# Bird aviary!!



## M.R Drake

Hi everyone;
I have got this kind of new aviary and I was wondering if someone would like to give me some suggestions on what birds should I place in it!!
Right now, it has a pair of pin tailed whyda living in it... They look kind of cute!! I'm planning on housing finches in this aviary, but I'd like read some ideas from you guys!!
In other words... Feel free to house this Aviary!!

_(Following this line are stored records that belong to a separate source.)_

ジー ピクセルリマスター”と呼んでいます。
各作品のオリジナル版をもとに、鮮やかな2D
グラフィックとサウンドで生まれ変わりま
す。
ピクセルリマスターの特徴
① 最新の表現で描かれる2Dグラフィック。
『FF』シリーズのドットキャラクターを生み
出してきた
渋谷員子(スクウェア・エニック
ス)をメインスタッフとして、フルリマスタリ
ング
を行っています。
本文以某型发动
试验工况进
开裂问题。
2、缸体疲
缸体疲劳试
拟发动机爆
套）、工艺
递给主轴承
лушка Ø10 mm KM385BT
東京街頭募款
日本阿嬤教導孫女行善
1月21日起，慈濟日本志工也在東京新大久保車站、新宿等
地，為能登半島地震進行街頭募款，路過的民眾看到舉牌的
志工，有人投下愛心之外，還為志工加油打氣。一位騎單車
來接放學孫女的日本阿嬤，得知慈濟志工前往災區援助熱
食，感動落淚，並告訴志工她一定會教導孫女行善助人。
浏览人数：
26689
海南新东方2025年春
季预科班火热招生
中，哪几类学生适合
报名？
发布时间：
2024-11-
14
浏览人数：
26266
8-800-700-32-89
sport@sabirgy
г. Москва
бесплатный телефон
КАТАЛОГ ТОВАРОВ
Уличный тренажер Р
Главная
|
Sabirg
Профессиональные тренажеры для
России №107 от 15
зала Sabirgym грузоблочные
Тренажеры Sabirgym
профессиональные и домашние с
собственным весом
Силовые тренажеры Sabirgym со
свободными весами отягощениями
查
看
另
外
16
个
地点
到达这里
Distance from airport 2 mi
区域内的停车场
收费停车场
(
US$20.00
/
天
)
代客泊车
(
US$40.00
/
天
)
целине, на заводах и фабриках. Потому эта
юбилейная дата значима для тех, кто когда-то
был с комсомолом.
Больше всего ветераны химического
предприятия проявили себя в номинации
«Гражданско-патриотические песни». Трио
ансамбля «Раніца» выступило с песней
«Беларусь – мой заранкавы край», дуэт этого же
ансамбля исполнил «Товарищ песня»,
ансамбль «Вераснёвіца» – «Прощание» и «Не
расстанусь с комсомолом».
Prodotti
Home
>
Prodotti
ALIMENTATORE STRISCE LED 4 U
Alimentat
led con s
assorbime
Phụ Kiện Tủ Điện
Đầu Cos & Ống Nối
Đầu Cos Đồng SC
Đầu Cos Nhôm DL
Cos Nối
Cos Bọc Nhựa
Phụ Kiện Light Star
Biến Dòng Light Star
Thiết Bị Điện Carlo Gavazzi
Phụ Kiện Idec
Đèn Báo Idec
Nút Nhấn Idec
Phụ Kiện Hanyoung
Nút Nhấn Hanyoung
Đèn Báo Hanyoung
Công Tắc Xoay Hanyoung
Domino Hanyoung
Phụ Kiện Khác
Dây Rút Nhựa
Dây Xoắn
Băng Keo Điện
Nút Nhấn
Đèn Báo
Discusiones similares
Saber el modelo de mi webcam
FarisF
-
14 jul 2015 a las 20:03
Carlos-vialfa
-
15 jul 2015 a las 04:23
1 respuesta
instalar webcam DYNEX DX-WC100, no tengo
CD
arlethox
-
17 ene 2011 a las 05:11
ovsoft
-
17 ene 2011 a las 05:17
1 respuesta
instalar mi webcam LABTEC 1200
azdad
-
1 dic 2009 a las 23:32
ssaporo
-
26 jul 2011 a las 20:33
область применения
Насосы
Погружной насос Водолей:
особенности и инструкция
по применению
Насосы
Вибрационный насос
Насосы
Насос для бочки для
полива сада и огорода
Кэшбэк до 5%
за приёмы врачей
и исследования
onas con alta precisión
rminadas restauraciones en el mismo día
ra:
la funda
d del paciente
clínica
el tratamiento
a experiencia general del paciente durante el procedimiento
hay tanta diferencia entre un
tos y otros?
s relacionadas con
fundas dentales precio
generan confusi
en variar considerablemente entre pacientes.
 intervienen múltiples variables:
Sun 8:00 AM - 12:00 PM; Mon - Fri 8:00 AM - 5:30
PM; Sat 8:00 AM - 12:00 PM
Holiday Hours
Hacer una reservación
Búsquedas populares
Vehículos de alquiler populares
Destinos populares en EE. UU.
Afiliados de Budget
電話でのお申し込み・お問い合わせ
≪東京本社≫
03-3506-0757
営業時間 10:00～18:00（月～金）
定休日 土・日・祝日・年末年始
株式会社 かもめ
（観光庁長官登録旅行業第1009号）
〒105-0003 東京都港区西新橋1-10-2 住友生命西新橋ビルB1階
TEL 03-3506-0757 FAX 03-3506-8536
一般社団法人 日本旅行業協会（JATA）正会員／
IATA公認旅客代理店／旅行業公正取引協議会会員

I can post some pics of the whyda pair or the aviary if you like.


----------



## poohdog

Two questions...Where are you? and have your birds heated quarters?


----------



## M.R Drake

I'm in the UAE... It's not that cold here


----------



## tinamary

Beautiful Birds Poohdog


----------



## poohdog

M.R Drake said:


> I'm in the UAE... It's not that cold here


In that case it's all down to the size of your aviary.I couldn't imagine which type, not having the faintest idea what is available over there.Just don't overcrowd it...it only causes stress,and stressful birds don't last long.Green singing finches and some parrot finches don't mix well.



tinamary said:


> Beautiful Birds Poohdog


Ta muchly...


----------



## M.R Drake

I'm thinking about having common waxbills or the strawberry finches.... In my opinion, strawberry finches or tiger finches sing as beautifully as canaries!! And they also are colorful and extremely peaceful in mixed aviaries!! But as I said.. All suggestions are welcomed.
Of course I'm ain't gonna buy any bird without making some reading and a lot of thinking.


----------